I use glm-5.1 and occasionally deep seek v4.
They are as good or better than Claude's latest models.
And significantly cheaper. I've converted 3 of my engineer friends as well. All three have dropped their $200 month plans they had with anthropic.
We've all been a bit shocked at just how good these models are now.
If you "have" tried GLM (I specifically find it shockingly good for code). Did you not think it's not competitive to Claude, and why?
It's good enough for personal stuff. It doesn't compare to the latest Opus I use at work. You can certainly argue I don't need Opus for work, but there is clearly a difference.
Also, at least with z.ai, GLM-5.1 is s l o w! After using Claude at work, I get really impatient with GLM-5.1 at home. When doing "true" vibe coding (i.e. not really examining the code), Opus is a ton faster (easily 5x).
But yeah, I'm not willing to personally pay for the frontier models. I won't even renew my annual Z.ai plan - it's become too expensive.
Also, and I know you may not want to answer. But could you give me an idea of the type of thing you found glm to be worse with?

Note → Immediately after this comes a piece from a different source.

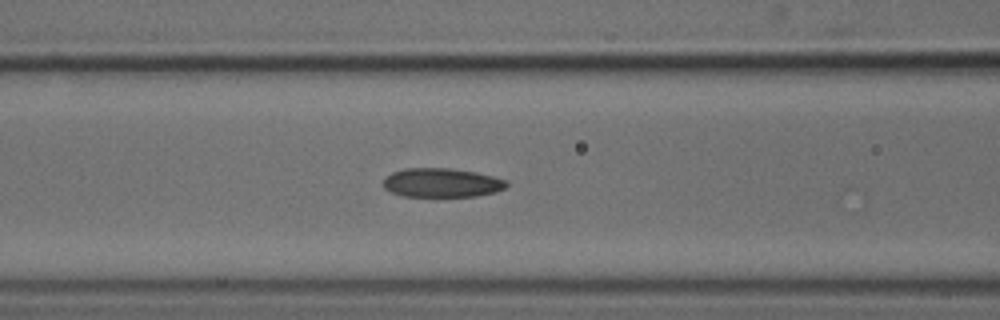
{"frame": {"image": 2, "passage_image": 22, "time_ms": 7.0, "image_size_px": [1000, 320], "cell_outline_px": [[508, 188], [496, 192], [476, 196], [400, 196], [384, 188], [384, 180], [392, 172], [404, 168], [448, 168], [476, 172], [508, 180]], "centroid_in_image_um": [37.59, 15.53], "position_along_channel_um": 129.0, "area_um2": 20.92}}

I think I've been fairly unbiased in testing a bunch of different development tasks. But am curious if maybe it performs well for some stuff and not others. So if you could share what you feel it's worse at.
Also are you an experienced developer or less experience?
When DeepSeek V4 Pro came out, I had been mostly coding with GLM-5.1 on a Z.ai coding plan.
I had a large analysis task on a relatively complex codebase. I decided to try the models out.
GLM-5.1 did acceptably but got a few things wrong (easily corrected) and took quite a while to get there.
Opus 4.6 burnt through the US$10 budget I had given it in about 10-15 min, without ever returning from the first prompt.
DeepSeek V4 returned a full analysis within 2-3 min, and I carried on all the way to implementing the feature I was after. Total cost less than US$1.00.
I now mostly alternate between GLM-5.1 and DeepSeek V4 Flash, with an occasional dip into V4 Pro for more complex analyses.
right now everyone is using latest and greatest to do dumb stuff like that. that would change fast if companies start caring about costs.
Any org with more than 150 users aren't on $200/month plans, they are forced into API pricing + $20/month/user
For individuals and orgs small enough to get to use the subscription plans, that's all well and good until usage limits keep going down, or cost goes up. If you compare the usage you get on $200/month maxed out vs. what that would cost at API pricing, the $200/mont plan is an absolute steal. I doubt it will last long.
On the plus side, I'm happy I'll have a nice hay barn when the local half-built AI data center is abandoned.
Recent conversation here on that topic: https://news.ycombinator.com/item?id=47062534#47063134
But that's the point of the article. Enterprise plans are starting to get API pricing, not the subsidized subscription pricing.